Did your gas water heater suddenly stop working? Chances are the pilot light, which ignites the gas burner on your hot water heater, has gone out. If it has, you can try re-igniting it according to your water heater label. If the pilot light keeps going out, there are a number of potential problems to check.
- A bad thermocouple
The thermocouple allows gas to flow to the burner when it senses heat from the pilot. If it detects an unlit pilot, it automatically turns off the gas as a safety precaution. The thermocouple may stop operating if it is dirty, bent or damaged.
Dirt and grime can be cleaned off using a piece of sandpaper. If the thermocouple is bent far away from the pilot, you can simply bend it back to its original position, making sure it is close enough to the flame. The pilot light should appear blue in colour. If there is no clear sign of dirt accumulation or bending, then the device may simply be broken and needs replacing. This can be checked using a multimeter which tests the voltage coming from the device.
In theory, replacing a bad thermocouple is easy and only takes a few steps:
- Turn off the gas valve – do a quarter turn such that the handle is at a right angle to the pipe.
- Unscrew the nuts on the gas, thermocouple and pilot lines.
- Turn off the shutoff valve
- Remove the gas control and pilot light burner assembly
- Use a flat blade screwdriver to pry the spring clip on the thermocouple head and pull out the old thermocouple from the bracket.
- Install the new thermocouple (this should be the same type, size and length).
- Slide the burner assembly back in and reattach all three lines to the control valve.
- Relight the pilot, following the instructions carefully
- Reset gas control and refit access cover.
It is important to test for gas leaks, especially when replacing a thermocouple. When the gas burner turns on, soak a sponge in a 50-50 water/dish soap solution and wet the screw joints – air bubbles will indicate a leak.
A word of caution: before cleaning or cleaning, make sure to turn off the gas and wait for the thermocouple to cool to the touch. There will be a faint gas smell when you remove the gas lines, but this should dissipate within seconds. If the smell lingers, you should call your gas utility.
Working with gas carries a lot of safety risks, which is why we don’t recommend doing this operation yourself. It’s always best to err on the side of caution. Also, some hot water heaters also have a closed burner chamber that is difficult access, so it’s better to just call in a registered gas fitter.

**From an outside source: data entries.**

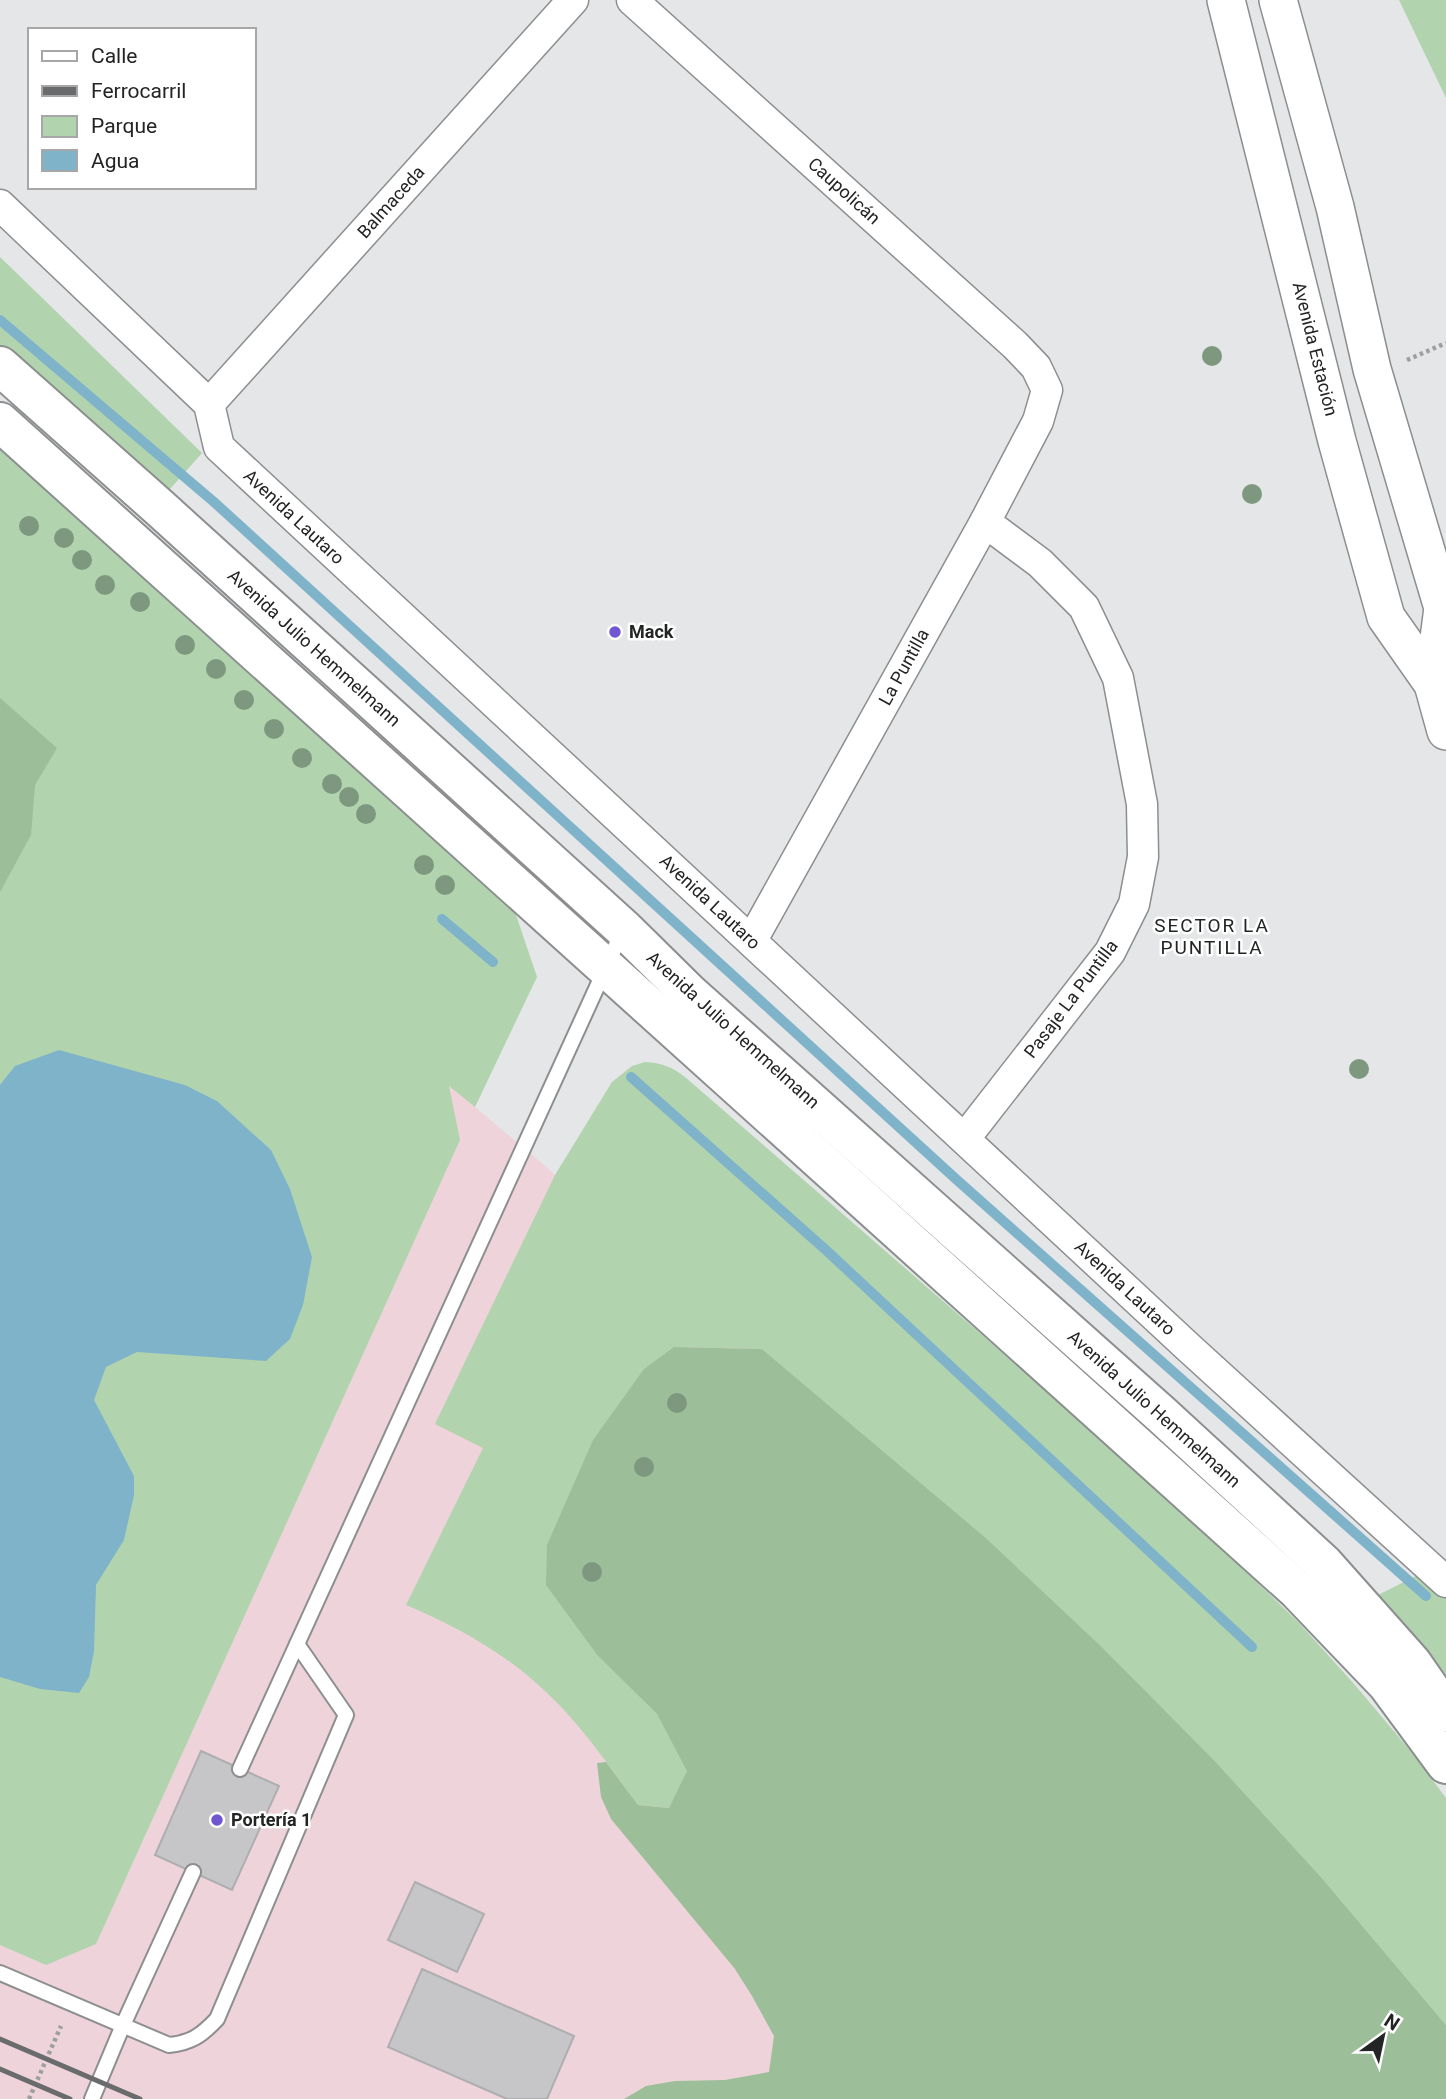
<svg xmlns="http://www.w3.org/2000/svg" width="1446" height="2099" viewBox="0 0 1446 2099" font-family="Roboto,sans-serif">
<rect width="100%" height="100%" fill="#e4e6e8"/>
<path fill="#eed4da" d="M0 698 449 1085 986 1538 1446 2025V2099H0Z"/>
<g fill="#b1d4af">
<path d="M1399 0H1446V98Z"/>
<path d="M0 257 202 453 162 498 0 353Z"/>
<path d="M0 446 514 909 537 977 475 1107 449 1086 460 1140 96 1944 46 1965 0 1945Z"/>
<path d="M645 1062C662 1063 672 1067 685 1077L1179 1506 1299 1623 1355 1685 1413 1754 1446 1798V2025L1321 1877 1214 1760 1102 1647 986 1538 762 1349 674 1347 598 1656 657 1714 688 1771 669 1808 638 1805C606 1762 576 1717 535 1682 496 1648 453 1625 406 1605L483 1448 435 1424 555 1175 612 1082 632 1066Z"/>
<path d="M1446 1561V1695L1374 1597Z"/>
</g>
<g fill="#9cbe99">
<path d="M0 698 57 748 35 785 31 835 0 892Z"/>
<path d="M674 1347 762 1349 986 1538 1102 1647 1214 1760 1321 1877 1446 2025V2099H624L646 2086 675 2081 725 2080 769 2072 774 2036 752 1996 735 1969 611 1819 601 1797 597 1763 606 1762 638 1805 669 1808 687 1771 657 1714 598 1656 546 1585 547 1545 593 1440 644 1369Z"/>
</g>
<path fill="#7fb3c9" d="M59 1050 185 1085 217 1101 271 1150 290 1189 312 1257 303 1305 290 1339 266 1361 137 1352 106 1367 94 1400 134 1476V1495L124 1540 96 1585 94 1651 89 1677 79 1693 40 1689 0 1677V1085L15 1066Z"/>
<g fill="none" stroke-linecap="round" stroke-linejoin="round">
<g stroke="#7fb3c9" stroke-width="10">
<path d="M0 320 214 502 957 1180 1426 1596"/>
<path d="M442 919 493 962"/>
<path d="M631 1077 827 1251 1252 1647"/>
</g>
</g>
<g fill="#c6c5c7" stroke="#aeadb0" stroke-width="2">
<path d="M201 1751 279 1786 232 1890 155 1855Z"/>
<path d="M415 1882 484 1914 457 1972 388 1940Z"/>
<path d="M422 1969 574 2036 547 2099H507L388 2047Z"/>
</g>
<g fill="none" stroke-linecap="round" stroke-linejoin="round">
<defs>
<g id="service">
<path d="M240 1769 623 930"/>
<path d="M0 1973 169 2045C191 2043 202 2035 217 2019L346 1715 297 1644"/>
<path d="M92 2099 123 2025 193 1872"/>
</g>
<g id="minor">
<path d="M632 0 1015 345 1036 367 1047 390 1038 421 985 522 752 940"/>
<path d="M0 205 209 404 219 447 1188 1347 1446 1582"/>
<path d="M209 404 573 0"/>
<path d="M965 1138 1110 952 1134 904 1143 857 1142 804 1118 678 1084 607 1040 563 985 522"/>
</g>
<g id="tertiary">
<path d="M1226 0 1337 441 1386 617 1433 684 1446 731"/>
<path d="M1278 0 1335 207 1372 369 1443 608 1433 684"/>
</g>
<g id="trunk">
<path d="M0 366 161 509 624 929 690 994 1162 1415 1324 1564 1412 1663 1446 1712"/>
<path d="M0 422 1298 1591 1387 1684 1446 1764"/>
</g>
</defs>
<use href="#service" stroke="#8c8e8f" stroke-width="18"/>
<use href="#minor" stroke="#8c8e8f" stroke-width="33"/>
<use href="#tertiary" stroke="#8c8e8f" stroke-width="40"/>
<use href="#trunk" stroke="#8c8e8f" stroke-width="42"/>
<g stroke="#9c9e9f" stroke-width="4.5" stroke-dasharray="3.5 3.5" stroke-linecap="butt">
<path d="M1407 360 1446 343"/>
<path d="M29 2099 61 2026"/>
</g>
<use href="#service" stroke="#fff" stroke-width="14"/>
<use href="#minor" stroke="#fff" stroke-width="30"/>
<use href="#tertiary" stroke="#fff" stroke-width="37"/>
<use href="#trunk" stroke="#fff" stroke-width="38"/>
<g stroke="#6a6b6c" stroke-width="5">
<path d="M0 2039 140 2099"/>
<path d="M0 2069 70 2099"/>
</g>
</g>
<g fill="#7e987f">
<circle cx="1212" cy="356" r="10"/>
<circle cx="1252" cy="494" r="10"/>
<circle cx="29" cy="526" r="10"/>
<circle cx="64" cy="538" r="10"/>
<circle cx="82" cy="560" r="10"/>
<circle cx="105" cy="585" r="10"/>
<circle cx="140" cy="602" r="10"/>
<circle cx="185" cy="645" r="10"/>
<circle cx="216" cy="669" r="10"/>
<circle cx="244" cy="700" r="10"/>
<circle cx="274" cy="729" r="10"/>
<circle cx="302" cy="758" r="10"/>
<circle cx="332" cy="784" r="10"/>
<circle cx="349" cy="797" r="10"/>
<circle cx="366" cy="814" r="10"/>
<circle cx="424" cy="865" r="10"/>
<circle cx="445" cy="885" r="10"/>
<circle cx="1359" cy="1069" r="10"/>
<circle cx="677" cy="1403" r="10"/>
<circle cx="644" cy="1467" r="10"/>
<circle cx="592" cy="1572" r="10"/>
</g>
<g fill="#7057d1" stroke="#fff" stroke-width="2.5">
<circle cx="615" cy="632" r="7"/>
<circle cx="217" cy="1820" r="7"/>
</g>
<g text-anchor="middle" stroke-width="5" stroke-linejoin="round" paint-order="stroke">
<g font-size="18" fill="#232424" stroke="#fff">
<text transform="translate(844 191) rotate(42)" y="6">Caupolicán</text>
<text transform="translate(391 202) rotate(-48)" y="6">Balmaceda</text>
<text transform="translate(1315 349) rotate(76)" y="6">Avenida Estación</text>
<text transform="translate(294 517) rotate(43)" y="6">Avenida Lautaro</text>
<text transform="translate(314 648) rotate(42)" y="6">Avenida Julio Hemmelmann</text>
<text transform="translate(904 667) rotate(-61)" y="6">La Puntilla</text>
<text transform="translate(710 902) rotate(43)" y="6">Avenida Lautaro</text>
<text transform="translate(1071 999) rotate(-53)" y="6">Pasaje La Puntilla</text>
<text transform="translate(733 1030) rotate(42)" y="6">Avenida Julio Hemmelmann</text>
<text transform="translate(1125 1288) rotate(43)" y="6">Avenida Lautaro</text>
<text transform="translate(1154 1409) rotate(42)" y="6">Avenida Julio Hemmelmann</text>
</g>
<g font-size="18" font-weight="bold" fill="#232424" stroke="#fff" text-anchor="start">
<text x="629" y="638">Mack</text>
<text x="231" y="1826">Portería 1</text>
</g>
<g font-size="19" letter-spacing="2" fill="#232424" stroke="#fff">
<text x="1212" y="932">SECTOR LA<tspan x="1212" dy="22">PUNTILLA</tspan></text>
</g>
</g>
<rect x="28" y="28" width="228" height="161" fill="#ffffff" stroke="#a7a7a7" stroke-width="2"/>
<rect x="42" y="51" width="35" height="10" fill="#ffffff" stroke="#a7a7a7" stroke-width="2"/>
<text x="91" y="63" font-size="21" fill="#232424">Calle</text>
<rect x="42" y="86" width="35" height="10" fill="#6a6b6c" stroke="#a7a7a7" stroke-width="2"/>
<text x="91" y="98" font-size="21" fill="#232424">Ferrocarril</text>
<rect x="42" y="116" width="35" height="21" fill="#b1d4af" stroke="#a7a7a7" stroke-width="2"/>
<text x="91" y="133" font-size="21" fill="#232424">Parque</text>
<rect x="42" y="150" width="35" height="21" fill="#7fb3c9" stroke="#a7a7a7" stroke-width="2"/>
<text x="91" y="168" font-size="21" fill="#232424">Agua</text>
<g transform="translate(1383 2036) rotate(33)" stroke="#ffffff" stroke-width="5" paint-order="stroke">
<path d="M0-5L12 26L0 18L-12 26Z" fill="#232424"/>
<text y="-10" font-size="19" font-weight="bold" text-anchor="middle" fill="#232424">N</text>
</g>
</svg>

Another thing is that, in some older models, the thermocouple can’t be replaced due to the unavailability or discontinuation of spare parts. Here at Hot Water Cylinders, we replace thermocouple on any brand, with the exception of Rheem.
- Flex tube problems
If the thermocouple checks out, you might want to check for flex tube issues. Sometimes, this tubing gets kinked in places, which disrupts the gas flow and prevents proper pilot operation. Unkinking may resolve the issue. But if it fails, you’ll likely need a new flex tube.
- Dirty pilot tube
If the thermocouple isn’t to blame, try checking the pilot tube. There might be dirt and grime buildup that obstructs the flow of gas. Unlike a broken thermocouple, a filthy pilot tube is much simpler to fix.
To start the process, turn off the gas and wait for the pilot to cool. Then, take a needle and clean the tube making sure to take out any blockage. After cleaning, turn the heater on and check if the pilot light will ignite. If it doesn’t repeat the process until everything works fine again.

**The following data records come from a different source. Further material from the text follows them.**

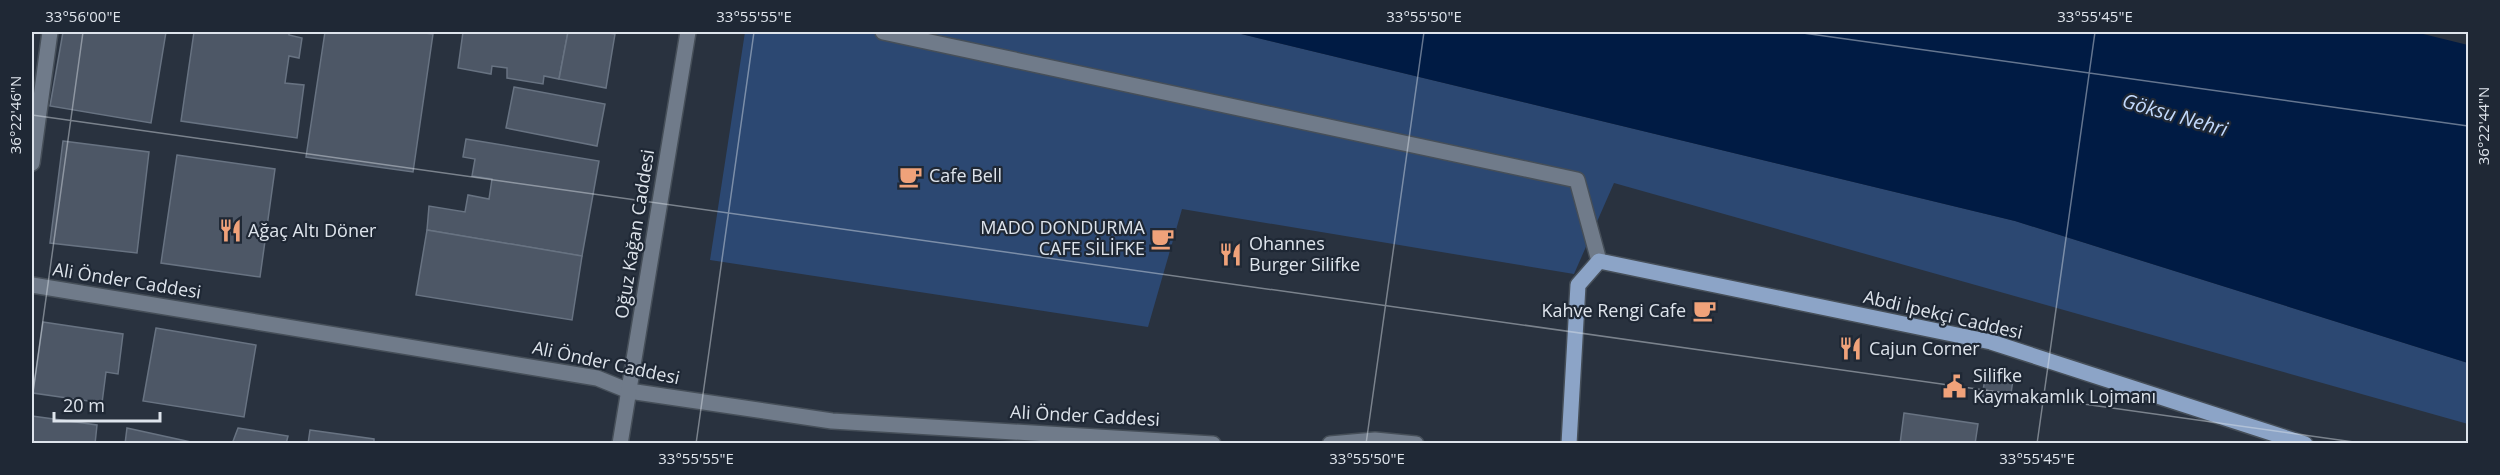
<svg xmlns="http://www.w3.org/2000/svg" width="2500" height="475" viewBox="0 0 2500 475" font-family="'Open Sans',sans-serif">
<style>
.green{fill:#2c4872}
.water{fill:#001b44}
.building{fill:#4d5766;stroke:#687382;stroke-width:1.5}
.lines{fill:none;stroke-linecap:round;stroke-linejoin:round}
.minor-casing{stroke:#464f59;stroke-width:18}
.major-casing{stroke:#464f59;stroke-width:18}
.minor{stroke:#707b8a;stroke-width:15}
.major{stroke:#8ca4c7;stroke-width:15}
.ticks{fill:none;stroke:#dee4ec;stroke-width:1.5;stroke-opacity:0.45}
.labels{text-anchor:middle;stroke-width:4.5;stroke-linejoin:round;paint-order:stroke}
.poi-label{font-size:18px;fill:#dee4ec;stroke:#1f2835;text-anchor:start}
.street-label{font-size:18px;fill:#dee4ec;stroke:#1f2835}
.water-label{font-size:20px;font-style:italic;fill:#c3dafd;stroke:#1f2835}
.neatline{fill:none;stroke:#dee4ec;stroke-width:2}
.ticks-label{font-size:15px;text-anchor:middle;fill:#dee4ec}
</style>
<rect width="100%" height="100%" fill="#29323f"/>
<path class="green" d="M745 32H1233L2015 221 2468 363V424L1614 183 1574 274 1182 209 1148 327 710 260Z"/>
<path class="water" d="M1233 32H2415L2468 45V363L2015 221Z"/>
<g class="building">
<path d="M63 32H166L151 123 50 106Z"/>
<path d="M194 32H289V35L302 38 299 58 289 56 285 83 304 85 297 138 181 121Z"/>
<path d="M325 32H416L433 34 413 172 306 157Z"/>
<path d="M463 32H568L559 79 544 76 543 84 507 78V68L492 66 491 74 458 68Z"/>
<path d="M568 32H602L615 34 606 88 559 79Z"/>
<path d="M514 87 605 104 597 146 506 128Z"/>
<path d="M466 139 599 161 582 256 427 230 429 206 465 212 468 195 489 199 492 179 472 176 475 159 463 157Z"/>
<path d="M63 141 149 152 137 253 50 243Z"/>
<path d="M177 155 275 169 260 277 161 263Z"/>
<path d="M427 230 582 256 572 320 416 295Z"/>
<path d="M43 322 123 334 118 374 106 372 102 403 33 393Z"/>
<path d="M156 328 256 345 244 417 143 401Z"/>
<path d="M1987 368 2014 372 2010 401 1982 396Z"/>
<path d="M1904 413 1978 424 1975 444H1900Z"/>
<path d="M32 416 97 425 95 444H32Z"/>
<path d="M127 428 200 444H125Z"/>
<path d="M238 428 288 436 286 444H232Z"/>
<path d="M310 430 374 439V444H308Z"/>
</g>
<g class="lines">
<defs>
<g id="minor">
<path d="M883 32 1577 180 1599 261"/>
<path d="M32 163 50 32"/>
<path d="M32 285 597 378 629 391 832 421 1213 444"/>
<path d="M620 444 688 32"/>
<path d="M1330 444 1375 440 1416 444"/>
</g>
<path id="major" d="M1569 444 1578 285 1599 261 1991 342 2305 444"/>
</defs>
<use href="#minor" class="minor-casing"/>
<use href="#major" class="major-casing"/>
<use href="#minor" class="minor"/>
<use href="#major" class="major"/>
</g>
<path class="ticks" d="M1796 32 2468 126M32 115 2368 444M32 399 83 32M696 444 754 32M1366 444 1424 32M2037 444 2095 32"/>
<defs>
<symbol id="cafe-bare" viewBox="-9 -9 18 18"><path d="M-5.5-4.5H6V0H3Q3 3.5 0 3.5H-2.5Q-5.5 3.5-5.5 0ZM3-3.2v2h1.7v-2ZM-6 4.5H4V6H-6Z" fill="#f0a27a" stroke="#1f2835" stroke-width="2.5" paint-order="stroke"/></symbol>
<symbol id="restaurant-bare" viewBox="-9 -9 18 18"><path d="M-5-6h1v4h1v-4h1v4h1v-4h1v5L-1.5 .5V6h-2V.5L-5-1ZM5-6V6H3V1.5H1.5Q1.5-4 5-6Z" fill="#f0a27a" stroke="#1f2835" stroke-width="2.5" paint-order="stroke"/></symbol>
<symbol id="civic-bare" viewBox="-9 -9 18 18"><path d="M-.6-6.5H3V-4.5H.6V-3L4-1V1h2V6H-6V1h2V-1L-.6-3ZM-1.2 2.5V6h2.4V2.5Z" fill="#f0a27a" stroke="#1f2835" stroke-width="2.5" paint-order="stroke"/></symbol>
</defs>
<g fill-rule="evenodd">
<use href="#cafe-bare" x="894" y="160" width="33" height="33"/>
<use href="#restaurant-bare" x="214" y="214" width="33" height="33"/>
<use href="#cafe-bare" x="1146" y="222" width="33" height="33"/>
<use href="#restaurant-bare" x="1214" y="238" width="33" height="33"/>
<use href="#cafe-bare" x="1688" y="294" width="33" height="33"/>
<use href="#restaurant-bare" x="1834" y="332" width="33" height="33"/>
<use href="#civic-bare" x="1938" y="370" width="33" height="33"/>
</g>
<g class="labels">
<g class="poi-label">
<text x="929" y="182">Cafe Bell</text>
<text x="1145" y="234" text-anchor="end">MADO DONDURMA<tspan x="1145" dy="21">CAFE SİLİFKE</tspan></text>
<text x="248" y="237">Ağaç Altı Döner</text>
<text x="1249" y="250">Ohannes<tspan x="1249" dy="21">Burger Silifke</tspan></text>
<text x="1686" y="317" text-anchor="end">Kahve Rengi Cafe</text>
<text x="1869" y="355">Cajun Corner</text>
<text x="1973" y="382">Silifke<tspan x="1973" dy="21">Kaymakamlık Lojmanı</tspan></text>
</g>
<g class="street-label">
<text transform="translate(635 234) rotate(-81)" y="6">Oğuz Kağan Caddesi</text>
<text transform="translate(127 281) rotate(9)" y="6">Ali Önder Caddesi</text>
<text transform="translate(1943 315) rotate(13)" y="6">Abdi İpekçi Caddesi</text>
<text transform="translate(606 363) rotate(12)" y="6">Ali Önder Caddesi</text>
<text transform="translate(1085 416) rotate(3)" y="6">Ali Önder Caddesi</text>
</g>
<g class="water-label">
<text transform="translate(2175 115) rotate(16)" y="7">Göksu Nehri</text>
</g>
</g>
<rect width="2500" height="475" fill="none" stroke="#1f2835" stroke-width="66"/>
<path d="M54 412v9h106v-9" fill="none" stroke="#dee4ec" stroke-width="3"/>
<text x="63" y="412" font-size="18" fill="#dee4ec" stroke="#1f2835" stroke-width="4.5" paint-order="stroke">20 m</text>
<rect x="33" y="33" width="2434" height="409" class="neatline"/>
<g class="ticks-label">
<text x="83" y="22">33°56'00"E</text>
<text x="754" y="22">33°55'55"E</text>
<text x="1424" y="22">33°55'50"E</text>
<text x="2095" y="22">33°55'45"E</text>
<text transform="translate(16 115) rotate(-90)" y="5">36°22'46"N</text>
<text transform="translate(2484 126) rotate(-90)" y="5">36°22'44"N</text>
<text x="696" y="464">33°55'55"E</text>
<text x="1367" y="464">33°55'50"E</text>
<text x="2037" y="464">33°55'45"E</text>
</g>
</svg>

- Main control valve issues
When all other issues are ruled out, the last thing you could check is the main control valve. It is rare for main control valves to go out but it is still possible. If you get a good result after testing the thermocouple using a multimeter, then a bad main control valve might be the culprit.
- Gas regulator issues
The gas regulator basically works by opening to let higher-pressure gas into the system and quickly shutting down when the “downstream” pressure reaches the desired level. The moving parts in this device are constantly in use and, hence, are prone to wear and tear. If the gas regulator is worn out, you’ll notice the pilot on your water heater, furnace and other gas appliances snuffing.
Other possibilities include a leak that is causing the burner to extinguish, an ignition that needs replacing or intermittent low gas pressure due to system fluctuations.
It’s a tall list of things to remember for the uninitiated, but a licensed gas fitter will have the expertise to find and fix the issue quickly and safely. They will also keep you from making errors that might make your warranty void.